The academic beneficiaries include researchers engaged in both diabetes and immunological research as described above.
Ultimately the aim is to benefit patients who develop T1D or who are at risk of developing the disease in identifying targets which could be used to develop treatment and prevention. As T1D is a chronic disease, that starts early in life, and which leads to considerable morbidity and early mortality in a proportion of patients, it is vital to develop new treatments that could improve the longevity of the insulin-producing cells. This is because it is much easier to control blood sugar, even with a small amount of residual beta cell function. Understanding the process that could boost immune regulation, in order to build on a partial therapeutic success thus far, would be very important for patients with diabetes and will help to delay, or prevent diabetes complications. This would be of significant importance as currently diabetes complications are a major cause of morbidity and mortality. Retinopathy affecting the eyes is the leading cause of blindness in young people, nephropathy affecting the kidneys is the leading cause of renal failure, and accelerated atherosclerosis affecting large blood vessels can cause sudden premature death from myocardial infarction. If successful, the patients who will develop the disease and for whom immunotherapy would be a treatment to delay beta cell loss would be major beneficiaries. It could also have impact on individuals who receive pancreas or islet cell transplants in facilitating development of improved treatment that may protect and prolong graft function. In the future, it is hoped that it will be possible to use immunotherapeutic strategies to prevent diabetes.

In terms of a greater understanding of the current limitations of anti- B cell therapy, commercial enterprises that are interested in developing immunotherapy for type 1 diabetes could be beneficiaries of this work.

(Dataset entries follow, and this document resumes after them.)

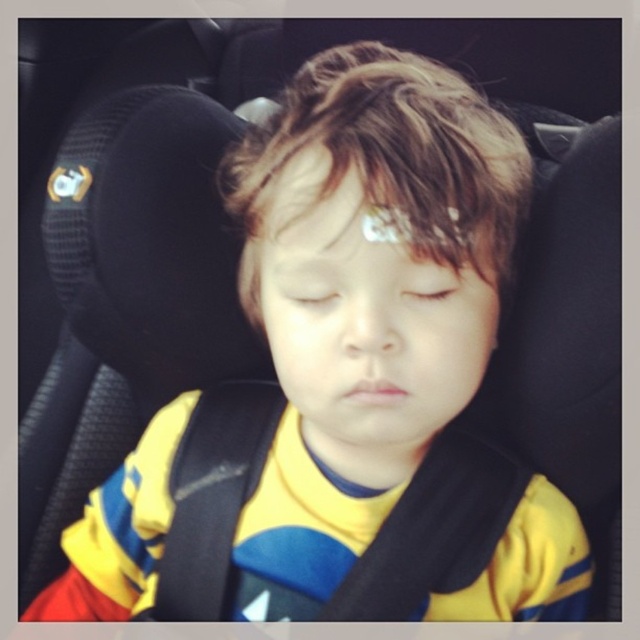
Can you confirm if transparent plastic eye at center is positioned below light brown skin at center?

Correct, transparent plastic eye at center is located below light brown skin at center.

Does transparent plastic eye at center lie in front of light brown skin at center?

No.

Between point (332, 285) and point (440, 289), which one is positioned behind?

The point (440, 289) is more distant.

Find the location of a particular element. transparent plastic eye at center is located at coordinates (310, 292).

Measure the distance between point (328, 218) and camera.

The distance of point (328, 218) from camera is 15.87 inches.

Is point (330, 198) more distant than point (317, 305)?

No, it is not.

This screenshot has width=640, height=640. Identify the location of matte white forehead at center. (365, 212).

Does matte white forehead at center have a smaller size compared to light brown skin at center?

Actually, matte white forehead at center might be larger than light brown skin at center.

Is matte white forehead at center taller than light brown skin at center?

Indeed, matte white forehead at center has a greater height compared to light brown skin at center.

Is point (432, 236) farther from camera compared to point (436, 298)?

No, (432, 236) is in front of (436, 298).

Locate an element on the screen. matte white forehead at center is located at coordinates (365, 212).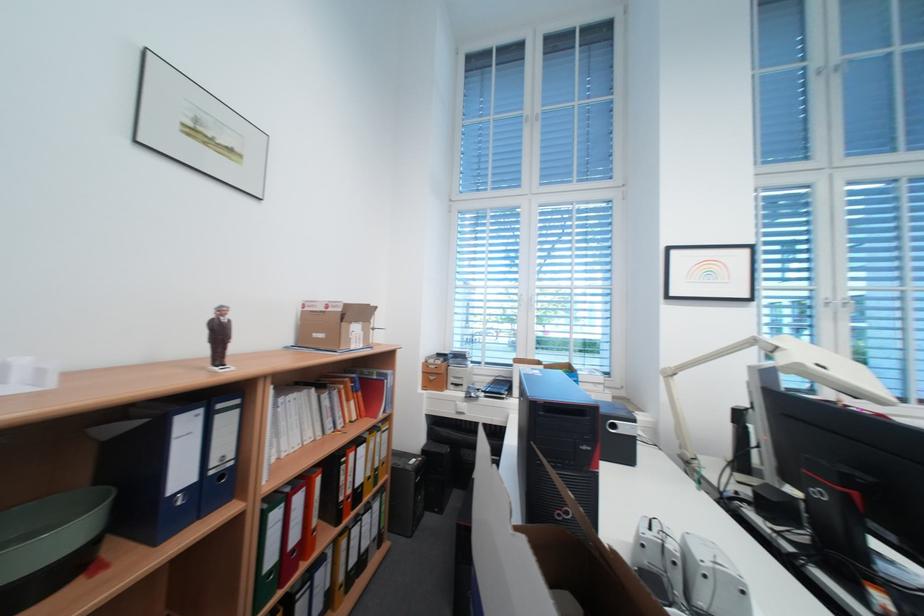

In addition, the results of this work will be of importance to the charities who support diabetes research and patient groups, both nationally and internationally, to allow them to communicate increased understanding of disease and to demonstrate how basic knowledge of scientific processes may allow therapies to be developed and improved.

Current efforts devoted to immunotherapy to treat type 1 diabetes to offer a delay in beta cell loss have not yielded many promising candidates. However, B cell depletion is one of the few where there may be continued hope. Increasing understanding of the effects of this treatment may lead to improved strategies to improve the efficacy. Thus, the proposal has the potential for commercial application within three to five years if successful.